- DIRECTIONS FOR THIS TASK
Exactly the lines from the first line of the records to the line holding "Advantages of Selecting a Dog" should be duplicated, and nothing more; pictures stay out.

Saved data entries
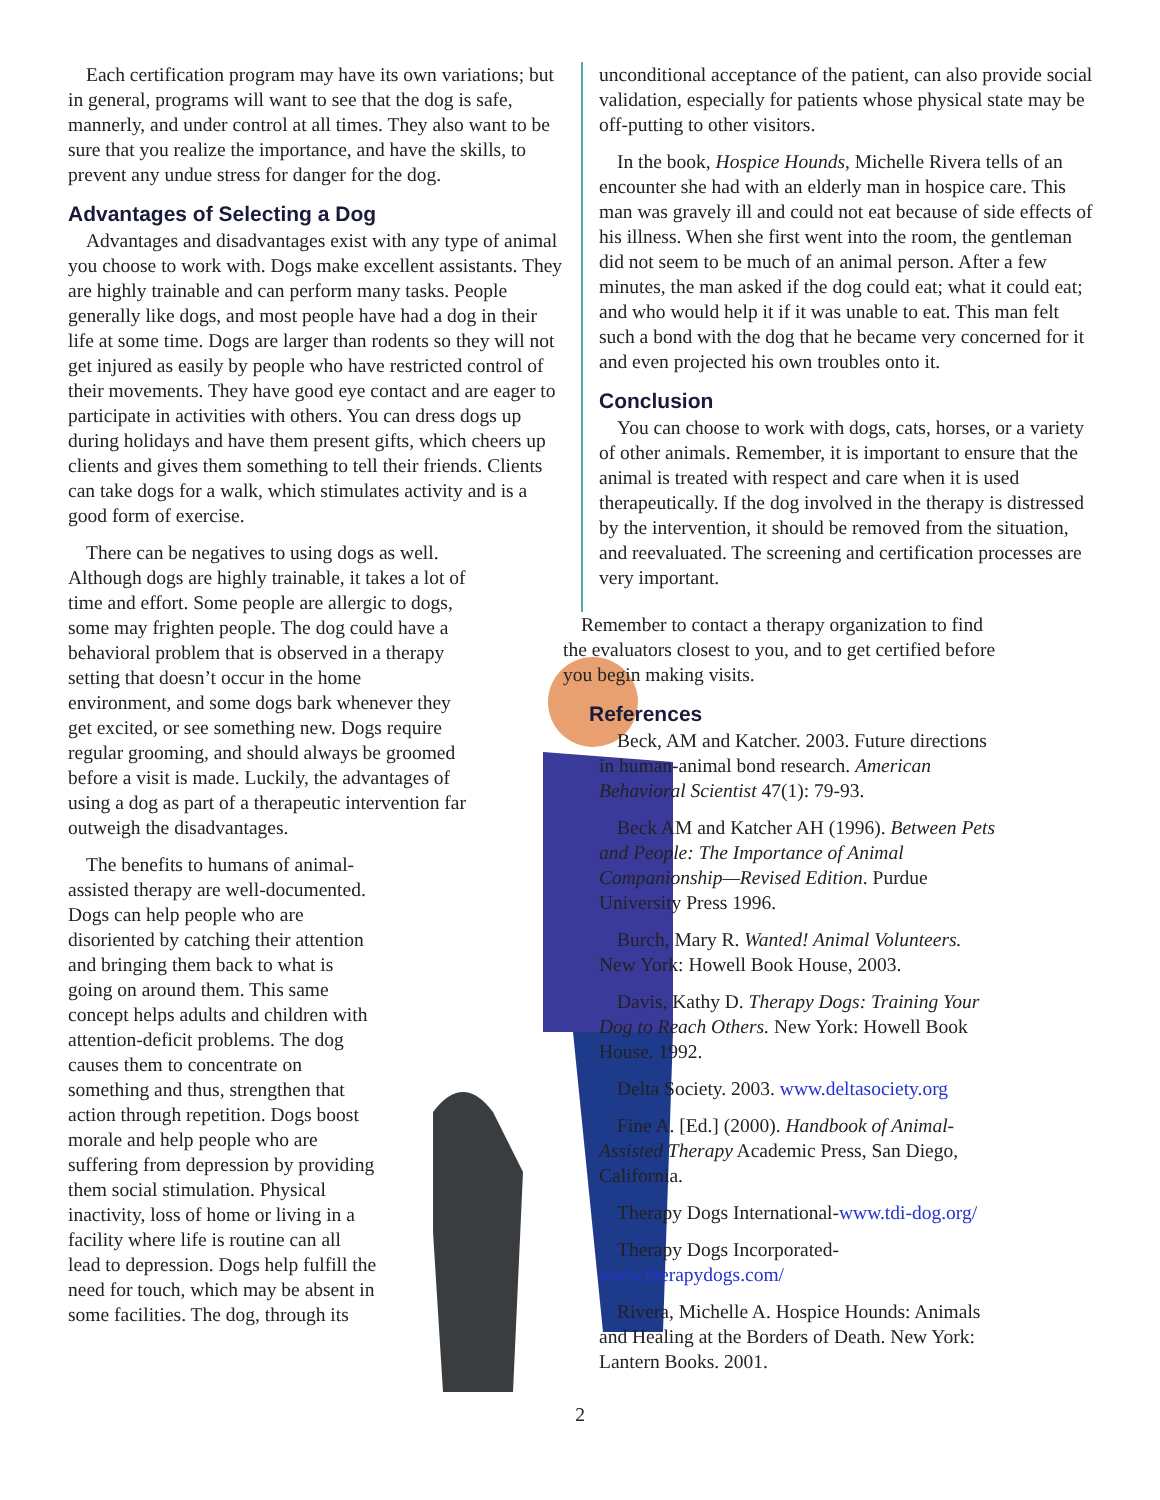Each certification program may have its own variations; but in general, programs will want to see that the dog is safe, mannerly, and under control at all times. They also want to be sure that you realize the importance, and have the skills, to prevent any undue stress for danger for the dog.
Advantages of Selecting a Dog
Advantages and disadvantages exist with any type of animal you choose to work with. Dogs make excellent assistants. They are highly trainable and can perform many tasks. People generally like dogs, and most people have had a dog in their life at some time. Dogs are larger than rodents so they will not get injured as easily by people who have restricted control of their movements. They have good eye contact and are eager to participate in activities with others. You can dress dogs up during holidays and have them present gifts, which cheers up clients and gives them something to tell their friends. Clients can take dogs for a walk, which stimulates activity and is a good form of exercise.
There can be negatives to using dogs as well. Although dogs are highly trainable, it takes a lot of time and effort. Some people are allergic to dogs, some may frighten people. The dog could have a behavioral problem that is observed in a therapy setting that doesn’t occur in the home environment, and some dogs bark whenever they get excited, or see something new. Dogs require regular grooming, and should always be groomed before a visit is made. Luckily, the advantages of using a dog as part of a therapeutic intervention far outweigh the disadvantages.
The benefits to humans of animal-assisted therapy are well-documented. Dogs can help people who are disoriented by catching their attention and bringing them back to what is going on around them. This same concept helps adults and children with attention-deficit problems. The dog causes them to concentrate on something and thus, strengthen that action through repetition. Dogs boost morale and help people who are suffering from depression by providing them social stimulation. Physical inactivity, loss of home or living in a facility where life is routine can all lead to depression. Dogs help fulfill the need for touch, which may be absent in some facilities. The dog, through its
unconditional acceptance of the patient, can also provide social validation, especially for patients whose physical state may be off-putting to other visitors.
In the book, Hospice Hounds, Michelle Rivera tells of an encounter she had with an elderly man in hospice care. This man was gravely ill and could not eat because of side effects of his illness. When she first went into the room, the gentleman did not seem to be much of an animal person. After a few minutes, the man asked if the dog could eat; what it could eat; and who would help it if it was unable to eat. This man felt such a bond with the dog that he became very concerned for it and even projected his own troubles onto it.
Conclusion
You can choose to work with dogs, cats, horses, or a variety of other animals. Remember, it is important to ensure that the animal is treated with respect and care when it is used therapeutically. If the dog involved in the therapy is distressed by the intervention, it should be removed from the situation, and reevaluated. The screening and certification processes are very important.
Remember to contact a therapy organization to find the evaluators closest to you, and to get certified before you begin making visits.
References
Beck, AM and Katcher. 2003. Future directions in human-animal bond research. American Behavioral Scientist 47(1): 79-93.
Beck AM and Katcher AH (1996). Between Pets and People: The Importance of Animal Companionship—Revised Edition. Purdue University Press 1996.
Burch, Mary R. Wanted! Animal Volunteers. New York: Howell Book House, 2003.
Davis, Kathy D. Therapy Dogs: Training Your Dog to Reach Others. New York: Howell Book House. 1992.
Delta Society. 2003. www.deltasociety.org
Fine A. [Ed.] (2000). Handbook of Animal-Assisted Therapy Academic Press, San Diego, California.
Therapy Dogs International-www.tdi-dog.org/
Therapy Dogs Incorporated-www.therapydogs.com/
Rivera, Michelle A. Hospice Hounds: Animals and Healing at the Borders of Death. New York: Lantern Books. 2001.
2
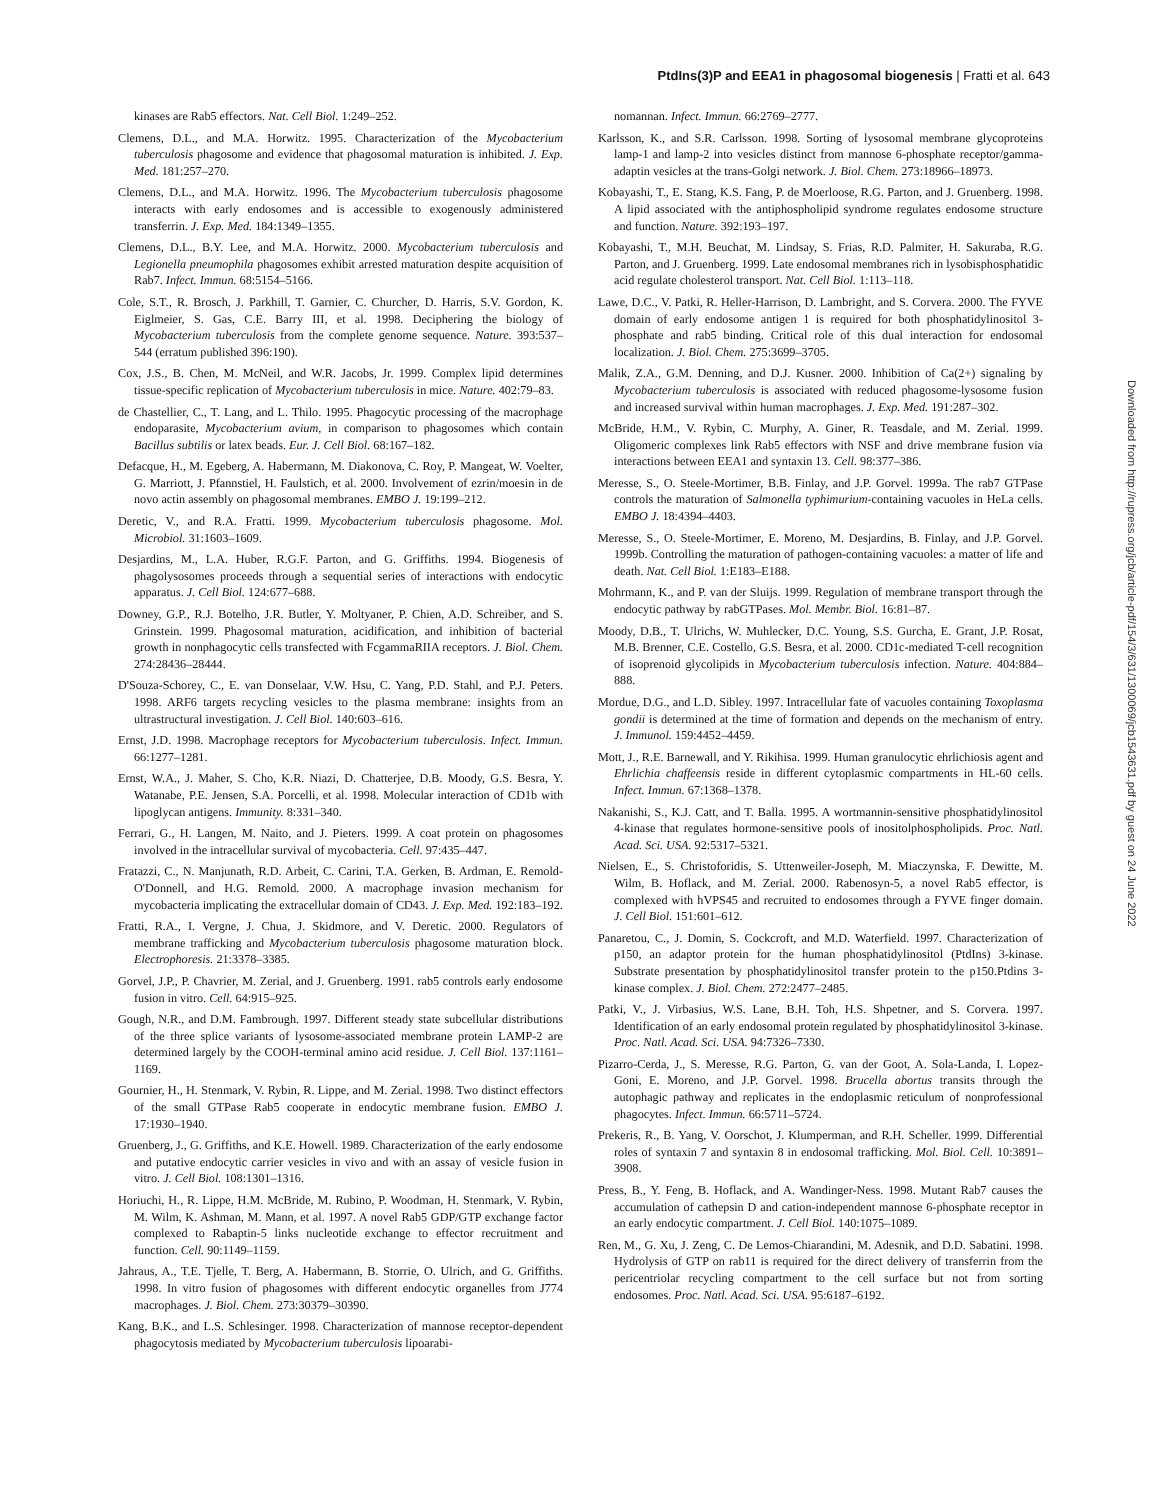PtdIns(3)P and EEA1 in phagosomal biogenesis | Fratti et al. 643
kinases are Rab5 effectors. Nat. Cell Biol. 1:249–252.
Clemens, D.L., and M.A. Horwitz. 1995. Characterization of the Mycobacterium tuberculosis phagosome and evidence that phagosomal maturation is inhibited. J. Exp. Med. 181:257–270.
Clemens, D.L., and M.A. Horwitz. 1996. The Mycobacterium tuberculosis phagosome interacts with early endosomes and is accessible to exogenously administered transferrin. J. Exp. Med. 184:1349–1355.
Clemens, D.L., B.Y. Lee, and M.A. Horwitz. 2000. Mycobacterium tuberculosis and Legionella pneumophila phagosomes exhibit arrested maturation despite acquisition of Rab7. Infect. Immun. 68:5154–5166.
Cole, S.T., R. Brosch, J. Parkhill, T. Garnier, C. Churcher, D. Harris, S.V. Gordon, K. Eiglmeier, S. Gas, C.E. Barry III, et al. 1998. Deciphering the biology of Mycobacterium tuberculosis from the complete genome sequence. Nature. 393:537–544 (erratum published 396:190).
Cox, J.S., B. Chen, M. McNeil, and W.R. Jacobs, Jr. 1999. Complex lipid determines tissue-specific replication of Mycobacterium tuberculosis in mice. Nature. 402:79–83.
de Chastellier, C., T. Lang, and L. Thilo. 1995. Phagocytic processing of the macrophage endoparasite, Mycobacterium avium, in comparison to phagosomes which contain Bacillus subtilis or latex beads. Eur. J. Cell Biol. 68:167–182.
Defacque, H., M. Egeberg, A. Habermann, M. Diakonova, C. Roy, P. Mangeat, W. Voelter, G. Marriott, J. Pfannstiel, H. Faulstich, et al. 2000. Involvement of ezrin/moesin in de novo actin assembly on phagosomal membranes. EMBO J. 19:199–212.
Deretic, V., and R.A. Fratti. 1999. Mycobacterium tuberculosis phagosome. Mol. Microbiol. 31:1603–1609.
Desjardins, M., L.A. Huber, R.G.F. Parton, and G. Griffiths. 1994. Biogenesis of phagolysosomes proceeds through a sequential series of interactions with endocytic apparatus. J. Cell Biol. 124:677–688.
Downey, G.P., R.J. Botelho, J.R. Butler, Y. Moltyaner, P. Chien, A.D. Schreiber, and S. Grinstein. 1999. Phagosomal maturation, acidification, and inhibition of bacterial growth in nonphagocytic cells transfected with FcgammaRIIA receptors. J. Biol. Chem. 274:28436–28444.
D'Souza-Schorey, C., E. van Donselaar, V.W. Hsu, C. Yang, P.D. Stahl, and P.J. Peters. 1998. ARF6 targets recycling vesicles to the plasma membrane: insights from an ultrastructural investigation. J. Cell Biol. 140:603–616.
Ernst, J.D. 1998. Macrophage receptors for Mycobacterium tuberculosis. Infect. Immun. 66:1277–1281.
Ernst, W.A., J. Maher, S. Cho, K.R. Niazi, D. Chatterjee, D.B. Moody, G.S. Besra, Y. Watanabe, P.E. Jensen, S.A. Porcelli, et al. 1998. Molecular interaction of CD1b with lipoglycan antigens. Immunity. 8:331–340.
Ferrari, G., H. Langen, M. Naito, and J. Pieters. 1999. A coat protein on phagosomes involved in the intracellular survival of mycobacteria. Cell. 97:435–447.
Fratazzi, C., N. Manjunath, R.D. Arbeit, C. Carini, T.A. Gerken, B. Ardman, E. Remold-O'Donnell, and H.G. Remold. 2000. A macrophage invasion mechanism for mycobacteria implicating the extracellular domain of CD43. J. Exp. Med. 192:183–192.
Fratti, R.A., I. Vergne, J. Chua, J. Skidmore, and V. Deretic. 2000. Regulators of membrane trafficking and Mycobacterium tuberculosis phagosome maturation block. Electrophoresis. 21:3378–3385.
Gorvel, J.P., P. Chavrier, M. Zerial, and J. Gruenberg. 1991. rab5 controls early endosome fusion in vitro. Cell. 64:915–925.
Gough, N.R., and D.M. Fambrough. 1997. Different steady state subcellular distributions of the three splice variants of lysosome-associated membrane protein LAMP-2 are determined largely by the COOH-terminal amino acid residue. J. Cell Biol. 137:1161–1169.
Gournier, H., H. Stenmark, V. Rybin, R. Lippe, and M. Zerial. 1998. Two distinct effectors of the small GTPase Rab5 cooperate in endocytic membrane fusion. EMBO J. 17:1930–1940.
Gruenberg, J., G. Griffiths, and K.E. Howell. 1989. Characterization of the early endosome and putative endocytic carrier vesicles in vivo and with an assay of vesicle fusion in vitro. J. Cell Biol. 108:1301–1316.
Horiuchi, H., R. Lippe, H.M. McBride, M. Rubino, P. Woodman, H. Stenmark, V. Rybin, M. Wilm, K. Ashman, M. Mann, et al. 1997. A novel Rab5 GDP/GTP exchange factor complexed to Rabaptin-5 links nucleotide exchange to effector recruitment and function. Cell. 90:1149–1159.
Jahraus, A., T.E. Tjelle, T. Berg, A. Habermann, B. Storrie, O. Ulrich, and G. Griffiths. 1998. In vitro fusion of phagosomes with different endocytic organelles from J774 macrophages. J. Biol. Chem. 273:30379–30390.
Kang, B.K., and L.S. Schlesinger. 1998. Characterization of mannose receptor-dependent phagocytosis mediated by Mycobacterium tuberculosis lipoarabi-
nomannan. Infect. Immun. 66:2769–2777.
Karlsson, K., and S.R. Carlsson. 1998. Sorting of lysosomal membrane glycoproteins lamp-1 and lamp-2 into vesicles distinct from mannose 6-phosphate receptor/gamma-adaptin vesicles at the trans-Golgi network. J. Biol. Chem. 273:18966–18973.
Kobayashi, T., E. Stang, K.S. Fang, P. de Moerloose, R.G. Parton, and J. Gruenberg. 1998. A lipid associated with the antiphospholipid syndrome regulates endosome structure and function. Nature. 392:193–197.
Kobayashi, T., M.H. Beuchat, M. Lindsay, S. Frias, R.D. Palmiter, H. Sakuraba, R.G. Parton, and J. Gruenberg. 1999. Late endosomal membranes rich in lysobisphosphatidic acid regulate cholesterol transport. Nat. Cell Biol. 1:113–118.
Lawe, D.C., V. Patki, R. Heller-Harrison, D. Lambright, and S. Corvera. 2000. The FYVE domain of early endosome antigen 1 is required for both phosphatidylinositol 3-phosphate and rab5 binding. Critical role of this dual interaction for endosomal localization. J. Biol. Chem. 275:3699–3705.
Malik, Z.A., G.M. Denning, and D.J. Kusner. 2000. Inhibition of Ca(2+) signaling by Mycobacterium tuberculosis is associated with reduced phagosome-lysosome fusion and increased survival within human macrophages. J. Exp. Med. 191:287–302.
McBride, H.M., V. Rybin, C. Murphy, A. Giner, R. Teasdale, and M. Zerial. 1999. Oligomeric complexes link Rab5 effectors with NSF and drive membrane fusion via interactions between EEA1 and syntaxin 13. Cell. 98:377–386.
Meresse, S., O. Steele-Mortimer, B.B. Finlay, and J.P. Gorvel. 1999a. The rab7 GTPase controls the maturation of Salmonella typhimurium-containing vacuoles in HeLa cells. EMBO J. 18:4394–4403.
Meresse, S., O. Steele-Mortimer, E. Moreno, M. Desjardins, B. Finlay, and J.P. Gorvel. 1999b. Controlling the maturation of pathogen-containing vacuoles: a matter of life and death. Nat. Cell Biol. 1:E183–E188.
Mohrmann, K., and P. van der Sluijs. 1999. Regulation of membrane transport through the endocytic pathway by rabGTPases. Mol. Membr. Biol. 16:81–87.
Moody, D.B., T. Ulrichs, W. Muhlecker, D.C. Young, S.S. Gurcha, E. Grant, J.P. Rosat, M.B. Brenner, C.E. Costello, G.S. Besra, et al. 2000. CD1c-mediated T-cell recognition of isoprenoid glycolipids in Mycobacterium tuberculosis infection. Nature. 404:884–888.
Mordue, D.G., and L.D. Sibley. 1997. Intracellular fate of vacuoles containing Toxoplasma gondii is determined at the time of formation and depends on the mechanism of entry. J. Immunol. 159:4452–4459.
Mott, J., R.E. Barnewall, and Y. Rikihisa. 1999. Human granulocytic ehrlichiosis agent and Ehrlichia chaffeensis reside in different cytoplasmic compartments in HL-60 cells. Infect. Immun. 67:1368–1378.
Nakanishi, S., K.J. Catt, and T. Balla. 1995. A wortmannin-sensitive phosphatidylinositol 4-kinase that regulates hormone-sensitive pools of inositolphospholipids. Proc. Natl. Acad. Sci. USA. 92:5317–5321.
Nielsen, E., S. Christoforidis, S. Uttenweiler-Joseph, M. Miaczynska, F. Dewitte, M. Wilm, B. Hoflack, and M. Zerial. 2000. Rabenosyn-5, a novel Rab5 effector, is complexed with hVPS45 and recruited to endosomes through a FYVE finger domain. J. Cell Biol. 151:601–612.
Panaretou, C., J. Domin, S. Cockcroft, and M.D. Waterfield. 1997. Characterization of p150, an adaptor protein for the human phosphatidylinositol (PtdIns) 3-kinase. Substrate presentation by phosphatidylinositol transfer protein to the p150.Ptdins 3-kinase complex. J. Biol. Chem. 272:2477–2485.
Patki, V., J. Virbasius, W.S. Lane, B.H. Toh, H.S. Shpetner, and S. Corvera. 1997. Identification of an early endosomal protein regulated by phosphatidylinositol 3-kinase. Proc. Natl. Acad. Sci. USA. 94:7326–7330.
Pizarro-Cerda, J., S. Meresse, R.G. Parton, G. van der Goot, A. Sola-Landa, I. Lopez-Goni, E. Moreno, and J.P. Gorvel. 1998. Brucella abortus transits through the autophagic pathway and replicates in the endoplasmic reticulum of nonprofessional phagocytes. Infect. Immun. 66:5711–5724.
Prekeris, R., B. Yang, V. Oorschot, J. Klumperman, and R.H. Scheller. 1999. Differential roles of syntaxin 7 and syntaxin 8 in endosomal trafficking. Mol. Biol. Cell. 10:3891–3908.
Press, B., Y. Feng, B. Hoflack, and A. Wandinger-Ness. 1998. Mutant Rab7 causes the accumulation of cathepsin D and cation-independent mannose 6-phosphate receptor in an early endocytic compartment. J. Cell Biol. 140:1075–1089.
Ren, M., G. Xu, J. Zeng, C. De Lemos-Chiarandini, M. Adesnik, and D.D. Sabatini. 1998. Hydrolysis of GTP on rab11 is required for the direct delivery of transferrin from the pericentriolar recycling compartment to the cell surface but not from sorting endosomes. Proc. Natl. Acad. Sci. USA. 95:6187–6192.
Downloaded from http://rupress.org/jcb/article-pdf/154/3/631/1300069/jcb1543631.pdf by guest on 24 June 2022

- TASK RESPONSE
Each certification program may have its own variations; but in general, programs will want to see that the dog is safe, mannerly, and under control at all times. They also want to be sure that you realize the importance, and have the skills, to prevent any undue stress for danger for the dog.
Advantages of Selecting a Dog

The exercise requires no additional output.